--- START ---

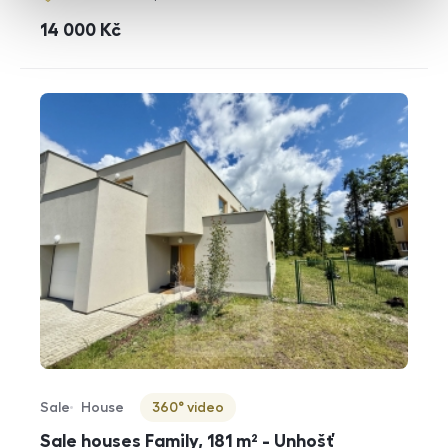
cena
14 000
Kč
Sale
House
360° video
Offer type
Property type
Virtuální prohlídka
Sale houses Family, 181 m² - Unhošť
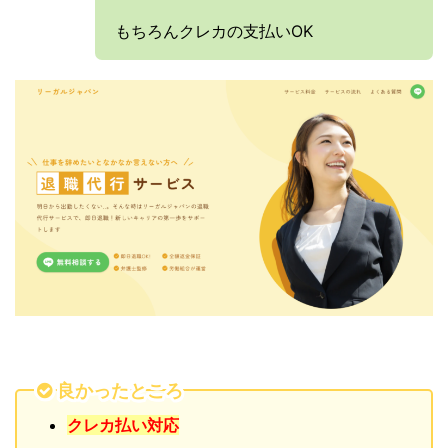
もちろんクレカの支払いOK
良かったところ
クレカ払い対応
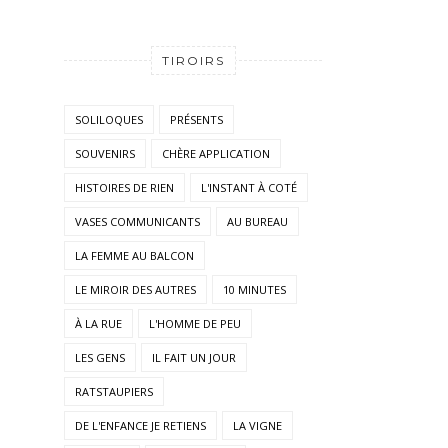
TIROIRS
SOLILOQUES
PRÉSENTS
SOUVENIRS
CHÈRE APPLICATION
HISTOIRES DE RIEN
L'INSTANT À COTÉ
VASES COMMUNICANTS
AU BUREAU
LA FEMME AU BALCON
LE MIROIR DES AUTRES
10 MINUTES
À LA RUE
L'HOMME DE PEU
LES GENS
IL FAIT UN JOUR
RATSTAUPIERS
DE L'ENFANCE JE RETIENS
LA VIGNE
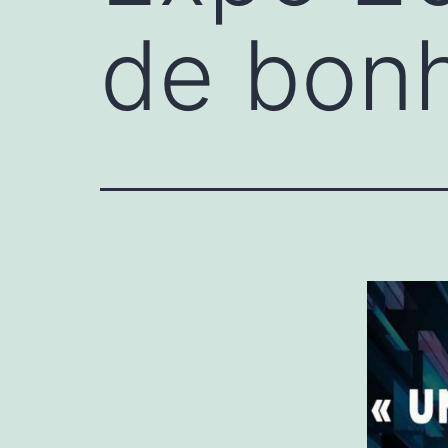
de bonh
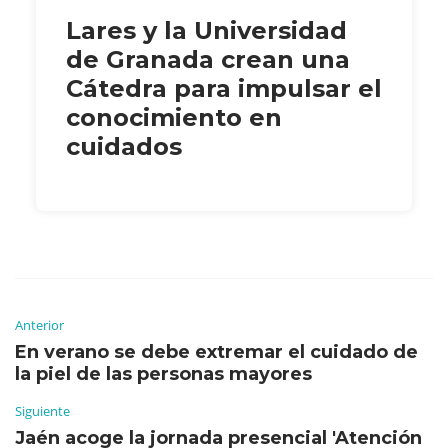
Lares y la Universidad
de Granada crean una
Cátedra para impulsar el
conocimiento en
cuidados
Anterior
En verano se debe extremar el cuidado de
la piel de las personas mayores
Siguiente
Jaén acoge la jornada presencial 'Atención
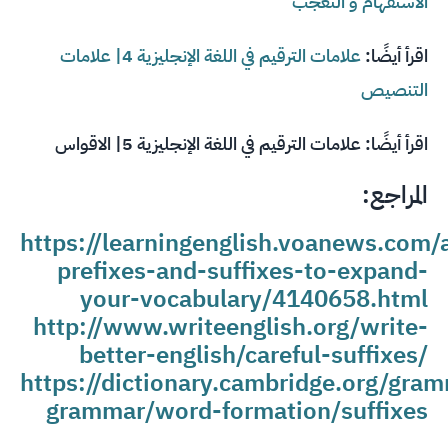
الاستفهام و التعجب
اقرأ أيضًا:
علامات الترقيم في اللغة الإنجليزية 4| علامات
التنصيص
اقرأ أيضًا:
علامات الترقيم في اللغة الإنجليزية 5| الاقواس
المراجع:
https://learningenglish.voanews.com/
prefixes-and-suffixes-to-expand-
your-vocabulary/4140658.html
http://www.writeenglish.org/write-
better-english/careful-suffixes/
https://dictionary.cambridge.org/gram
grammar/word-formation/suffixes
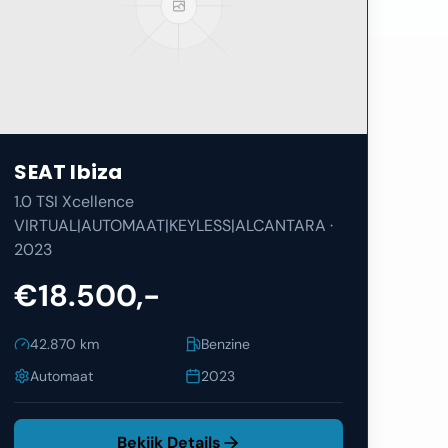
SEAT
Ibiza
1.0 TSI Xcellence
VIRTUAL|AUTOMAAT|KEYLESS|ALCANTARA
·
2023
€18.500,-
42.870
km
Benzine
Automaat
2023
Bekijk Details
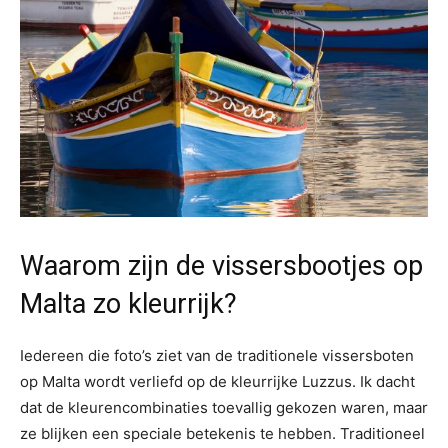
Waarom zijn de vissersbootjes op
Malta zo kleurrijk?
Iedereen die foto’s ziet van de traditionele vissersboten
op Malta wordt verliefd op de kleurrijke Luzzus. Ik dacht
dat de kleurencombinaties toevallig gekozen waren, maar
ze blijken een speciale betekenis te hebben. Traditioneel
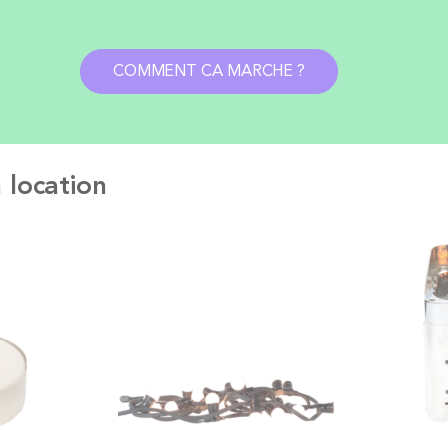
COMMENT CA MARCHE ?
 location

--- END ---

In the listing above, find the line with "الاستفهام و التعجب" and the line with "op Malta wordt". Transcribe those two and everything between, exactly, leaving out pictures.

الاستفهام و التعجب
اقرأ أيضًا:
علامات الترقيم في اللغة الإنجليزية 4| علامات
التنصيص
اقرأ أيضًا:
علامات الترقيم في اللغة الإنجليزية 5| الاقواس
المراجع:
https://learningenglish.voanews.com/
prefixes-and-suffixes-to-expand-
your-vocabulary/4140658.html
http://www.writeenglish.org/write-
better-english/careful-suffixes/
https://dictionary.cambridge.org/gram
grammar/word-formation/suffixes
SEAT
Ibiza
1.0 TSI Xcellence
VIRTUAL|AUTOMAAT|KEYLESS|ALCANTARA
·
2023
€18.500,-
42.870
km
Benzine
Automaat
2023
Bekijk Details
Waarom zijn de vissersbootjes op
Malta zo kleurrijk?
Iedereen die foto’s ziet van de traditionele vissersboten
op Malta wordt verliefd op de kleurrijke Luzzus. Ik dacht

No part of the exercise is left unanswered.